ZDNet reports that what sets these card dumps apart from this on is that all the details were released at once instead of in small batches, as the sales from earlier this year were. Sachkov also stated, "The databases are usually uploaded in several smaller parts and at different times." He went on to call it, "The biggest card database encapsulated in a single file ever uploaded on underground markets at once." He also noted that the card sales "hadn't been promoted prior either in the news, on card shop or even on forums on the dark net."

India Credit Card hack
A recent card dump on Joker's Stash has listed 1.3 million Indian cardholder's details for sale in what experts are calling "the biggest data dump" in history. Chandan Khanna/AFP/Getty

Analysts have shared their thoughts that card details were obtained from skimming ATMs and PoS systems. The data on Joker's Stash comes from information stored in a card's magnetic stripe, making it impossible that the cards were compromised from internet skimming. The diversity of the banks that the cards belong to indicate that the dump is not the result of one bank getting hacked, ZDnet reports.

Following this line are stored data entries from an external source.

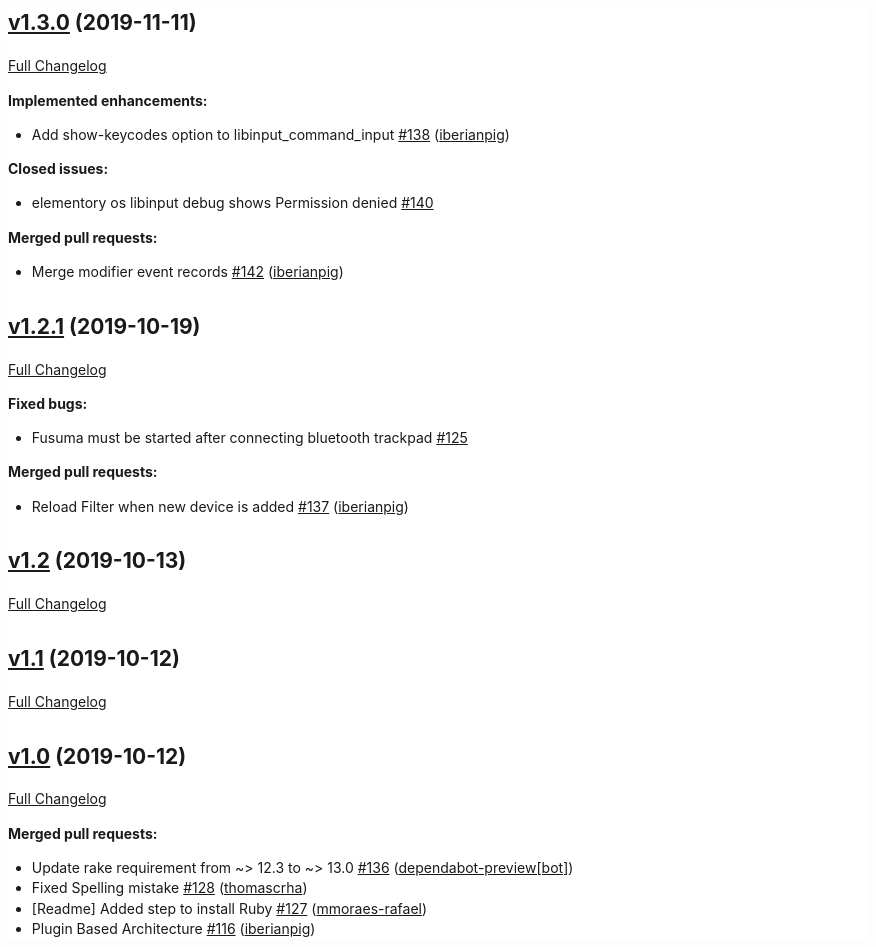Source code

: ## [v1.3.0](https://github.com/iberianpig/fusuma/tree/v1.3.0) (2019-11-11)

[Full Changelog](https://github.com/iberianpig/fusuma/compare/v1.2.1...v1.3.0)

**Implemented enhancements:**

- Add show-keycodes option to libinput\_command\_input [\#138](https://github.com/iberianpig/fusuma/pull/138) ([iberianpig](https://github.com/iberianpig))

**Closed issues:**

- elementory os libinput debug shows Permission denied [\#140](https://github.com/iberianpig/fusuma/issues/140)

**Merged pull requests:**

- Merge modifier event records [\#142](https://github.com/iberianpig/fusuma/pull/142) ([iberianpig](https://github.com/iberianpig))

## [v1.2.1](https://github.com/iberianpig/fusuma/tree/v1.2.1) (2019-10-19)

[Full Changelog](https://github.com/iberianpig/fusuma/compare/v1.2...v1.2.1)

**Fixed bugs:**

- Fusuma must be started after connecting bluetooth trackpad [\#125](https://github.com/iberianpig/fusuma/issues/125)

**Merged pull requests:**

- Reload Filter when new device is added [\#137](https://github.com/iberianpig/fusuma/pull/137) ([iberianpig](https://github.com/iberianpig))

## [v1.2](https://github.com/iberianpig/fusuma/tree/v1.2) (2019-10-13)

[Full Changelog](https://github.com/iberianpig/fusuma/compare/v1.1...v1.2)

## [v1.1](https://github.com/iberianpig/fusuma/tree/v1.1) (2019-10-12)

[Full Changelog](https://github.com/iberianpig/fusuma/compare/v1.0...v1.1)

## [v1.0](https://github.com/iberianpig/fusuma/tree/v1.0) (2019-10-12)

[Full Changelog](https://github.com/iberianpig/fusuma/compare/v0.11.1...v1.0)

**Merged pull requests:**

- Update rake requirement from ~\> 12.3 to ~\> 13.0 [\#136](https://github.com/iberianpig/fusuma/pull/136) ([dependabot-preview[bot]](https://github.com/apps/dependabot-preview))
- Fixed Spelling mistake [\#128](https://github.com/iberianpig/fusuma/pull/128) ([thomascrha](https://github.com/thomascrha))
- \[Readme\] Added step to install Ruby [\#127](https://github.com/iberianpig/fusuma/pull/127) ([mmoraes-rafael](https://github.com/mmoraes-rafael))
- Plugin Based Architecture [\#116](https://github.com/iberianpig/fusuma/pull/116) ([iberianpig](https://github.com/iberianpig))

While the size of this card dump is unique, details of credit and debit cards being sold on the dark web is not a new phenomenon. ZDNet reports in February that 2.15 million Americans' cards were dumped on the site. Details from 5.3 million Hy-Vee customers were dumped onto Joker's Stash in August, and the information of about a million South Korean cardholders was sold on the site between June and July.

Group-IB reports that the proper authorities have been notified.